The rational world and the rational Urysohn space
Peter Cameron's Blog 2026-03-03
The set Q of rational numbers is obviously an interesting topological space. In 1920, Waclaw Sierpiński gave a lovely characterisation of it. The simplest way to state it is to say that a countable, metrisable, space without isolated points is homeomorphic to Q. (Sierpiński also gave a purely topological characterisation: a countable, second countable, 0-dimensional, T1 topological space without isolated points is homeomorphic to Q.)
In 1985, Peter Neumann named this topological space the rational world; he showed how Sierpiński’s theorem could be used to determine all the cycle types of auto-homeomorphisms of Q. (The word “auto-homeomorphism” is a mouthful, so I will simply say “automorphism” from now on.) The basic trick is very simple. If we can construct a countable metrisable space without isolated points and having an automorphism with some given cycle structure, then that is an allowable structure for an automorphism of the rational world.
Here is an example, from his paper. Consider the set of complex numbers with modulus 1 having the form exp(ikπ√2), for integers k, with the subspace topology induced from the complex numbers. It is easy to show that this set satisfies Sierpiński’s condition, and the map replacing k by k+1 is an automorphism. So the rational world has a cyclic automorphism.

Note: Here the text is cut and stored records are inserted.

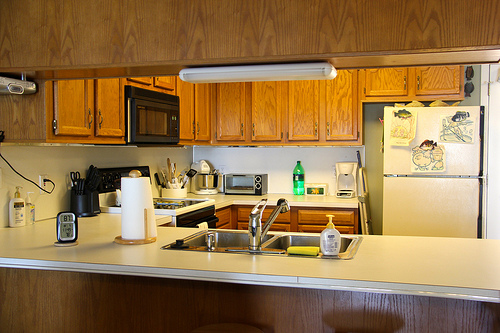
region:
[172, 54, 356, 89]
overhead white light fixture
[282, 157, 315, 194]
green clear soda bottle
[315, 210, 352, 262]
white soap container with yellow top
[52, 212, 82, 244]
black clock with silver trim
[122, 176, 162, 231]
white paper towel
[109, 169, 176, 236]
wooden paper towel holder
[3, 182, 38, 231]
bottle of white lotion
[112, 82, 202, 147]
black microwave with buttons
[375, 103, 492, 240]
white refrigerator with paper markings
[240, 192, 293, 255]
silver faucet in sink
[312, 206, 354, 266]
Container of liquid soap on sink.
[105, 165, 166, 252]
Paper towels in wooden holden.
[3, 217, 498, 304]
Paper towel holder on countertop.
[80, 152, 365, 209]
Coffee maker on countertop.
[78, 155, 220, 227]
Gas range has white top.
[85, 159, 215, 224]
Gas range has four burners.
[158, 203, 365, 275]
Sink is stainless steel.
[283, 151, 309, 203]
Bottle of soda on countertop.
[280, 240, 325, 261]
Yellow sponge on sink.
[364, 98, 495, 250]
White refrigerator has two doors.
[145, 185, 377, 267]
double sink set into counter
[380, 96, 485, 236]
drawings hanging from refrigerator door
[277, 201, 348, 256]
sponge and soap by sink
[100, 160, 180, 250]
paper towels in wooden holder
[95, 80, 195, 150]
black microwave underneath cabinet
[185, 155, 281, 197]
appliances against wall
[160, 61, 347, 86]
overhead light on bottom of cabinets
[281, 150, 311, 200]
green bottle of soda against wall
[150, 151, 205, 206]
utensils in round container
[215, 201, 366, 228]
wooden drawers below counters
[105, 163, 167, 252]
paper towel roll on a counter top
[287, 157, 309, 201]
a green bottle on a counter top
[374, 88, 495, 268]
a refrigerator in a kitchen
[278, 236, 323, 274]
a yellow sponge on a sink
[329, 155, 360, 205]
a coffee maker on a counter top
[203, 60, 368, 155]
brown cabinets on a wall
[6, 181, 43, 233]
two bottles on a counter top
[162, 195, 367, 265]
a sink in a kitchen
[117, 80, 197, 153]
a microwave oven next to cabinets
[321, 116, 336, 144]
a handle on a cabinet door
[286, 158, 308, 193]
A lime green soda bottle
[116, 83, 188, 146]
An over the stove microwave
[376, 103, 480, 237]
A white refrigerator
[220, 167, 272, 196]
A black and silver toaster oven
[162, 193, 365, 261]
A stainless steel kitchen faucet and sink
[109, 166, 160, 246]
Wooden paper towel roll holder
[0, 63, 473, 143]
Wooden cabinets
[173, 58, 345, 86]
White overhead light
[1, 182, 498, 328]
The kitchen counter top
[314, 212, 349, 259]
A disposable soap dispenser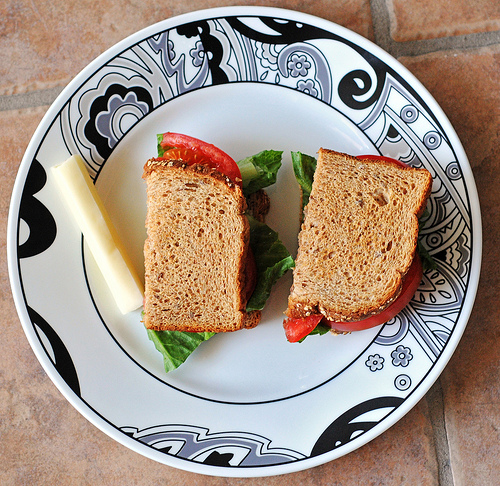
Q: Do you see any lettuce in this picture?
A: Yes, there is lettuce.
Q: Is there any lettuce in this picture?
A: Yes, there is lettuce.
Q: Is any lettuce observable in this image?
A: Yes, there is lettuce.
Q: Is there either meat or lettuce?
A: Yes, there is lettuce.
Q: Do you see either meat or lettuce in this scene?
A: Yes, there is lettuce.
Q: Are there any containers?
A: No, there are no containers.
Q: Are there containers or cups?
A: No, there are no containers or cups.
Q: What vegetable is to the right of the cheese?
A: The vegetable is lettuce.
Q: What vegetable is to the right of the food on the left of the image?
A: The vegetable is lettuce.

In the paper, Neumann gives necessary and sufficient conditions for the cycle type of a permutation of a countable set to be realised by an automorphism of the rational world.
Let us turn this principle on its head.
In 2006, Anatoly Vershik and I looked at the Urysohn metric space and studied its isometries. This is best done via the rational Urysohn space, the Fraïssé limit of the class of finite rational metric spaces (that is, metric spaces with all distances rational). We showed that the rational Urysohn space has cyclic isometries, and hence the “real” Urysohn space has isometries all of whose orbits are dense. Now the rational Urysohn space is easily seen to be an exemplar of the rational world, and so a cyclic isometry of the rational Urysohn space gives us a cyclic automorphism of the rational world, as in Neumann’s result.
So my question is: Which cycle structures of automorphisms of the rational world are induced by isometries of the rational Urysohn space? And how do conjugacy classes of automorphisms split into conjugacy classes of isometries? It may be that there are interesting results to be found here.